Un nouvel engin fait son apparition en salle d’armes. À partir du 26 avril, la police municipale de Strasbourg s’est armée de caméras-piétons. L’objectif de ce dispositif expérimental est « d’apaiser les relations entre policiers et habitants » dans tous types d’intervention : dans l’espace public comme privé. Joseph Muller, chef de service de la police municipale, espère à terme munir « chaque agent » d’une caméra comme le permet la réglementation. Pour le moment, 26 agents formés, sur un effectif total de 130 à 140 policiers disposent chacun d’une caméra, avec un angle de vue large à 120 degrés.
Fixées à l’avant de l’uniforme, ces caméras doivent être visibles. L’appareil sera allumé, mais ce sont les policiers qui doivent déclencher l’enregistrement sonore et visuel en appuyant sur un bouton. Lors des interventions, le contrevenant doit être prévenu que la scène est filmée. D’une autonomie de 12 heures, le dispositif émet un bip et sa lumière rouge s’intensifie. La minute précédant la pression est aussi enregistrée, afin de mieux comprendre les raisons de la mise en marche.
Les images sont ensuite conservées pendant 6 mois sur un serveur externe situé en Irlande, avant d’être automatiquement effacées. Seuls le chef de service, son adjoint ou leurs équivalents hiérarchiques peuvent y avoir accès si des procédures judiciaires, administratives ou disciplinaires le requièrent. Sur ces fichiers, l’agent porteur de la caméra est lui aussi identifiable.
Entre 2016 et 2018, 242 villes françaises ont expérimenté les caméras-piétons. Joseph Muller et Nadia Zourgui, adjointe à la maire en charge de la sécurité, estiment que le rapport ministériel suite à ces essais est « positif ». Sous le mandat précédent, des discussions entre la mairie de Strasbourg et sa police avaient été entamées. Nadia Zourgui évoque une demande « unanime » de la part des policiers au moment de la publication du décret de 2019 qui autorise l’autorisation des caméras-piétonnes pour la police municipale.
« Sécuriser » et « pacifier les relations »
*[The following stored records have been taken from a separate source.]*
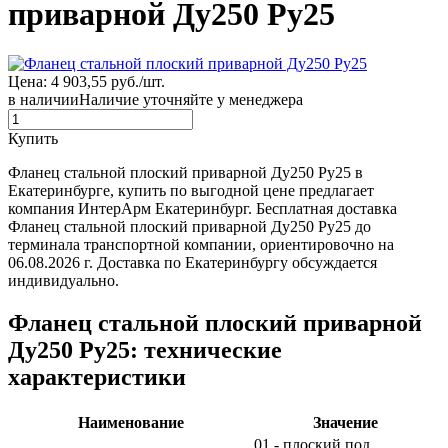
приварной Ду250 Ру25
Цена: 4 903,55 руб./шт.
в наличии
Наличие уточняйте у менеджера
Купить
Фланец стальной плоский приварной Ду250 Ру25 в
Екатеринбурге, купить по выгодной цене предлагает
компания ИнтерАрм Екатеринбург. Бесплатная доставка
Фланец стальной плоский приварной Ду250 Ру25 до
терминала транспортной компании, ориентировочно на
06.08.2026 г. Доставка по Екатеринбургу обсуждается
индивидуально.
Фланец стальной плоский приварной
Ду250 Ру25: технические
характеристики
Наименование
Значение
01 - плоский под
Face à la « montée de la violence » dont parle Joseph Muller (outrages, rebellions, injures) d’une part, et de nombreux courriers reçus par la mairie faisant état de « maltraitances » lors d’interventions d’autre part, Nadia Zourgui voit dans l’usage de ces caméras un système « gagnant-gagnant ». Pour les agents et pour les habitants. Elle liste plusieurs objectifs : « prévenir des incidents », « obtenir des preuves », « renouer le dialogue », « apaiser et sécuriser les relations ».
L’élue strasbourgeoise écologiste déplore des enquêtes n’ayant pas abouti, faute de preuves. Ces caméras permettront, selon elle, de « mieux traiter les affaires » et d’éviter le « parole contre parole » qu’instaurent des « morceaux de séquences diffusés sur le net ». Comment réagiront les policiers face à des citoyens qui filment leur travail, notamment s’ils ne déclenchent pas leur appareil ? Nadia Zourgui répond, évasive : cela « n’aurait aucun intérêt ». Et s’ils oublient de le porter ? « Non. Il y a un protocole et les policiers sont très disciplinés ».
Les premières séquences filmées seront aussi visionnées pour « former les nouveaux policiers », après la phase de test jusqu’au 21 juin. La municipalité étant quasi-assurée de généraliser le dispositif, le mois de mai sera surtout l’occasion de s’assurer du bon déroulement technique des opérations. L’achat total du matériel pour un équipement de tous les agents se chiffre à plus de 100 000 euros à destination de la société américaine Axon, spécialisée dans l’équipement vidéo des forces de l’ordre.
Concernant la police nationale, le ministre de l’Intérieur Gérald Darmanin a exprimé en 2020 vouloir « généraliser » la pratique en juillet 2021 dans un plan plus vaste de rééquipement des services de police.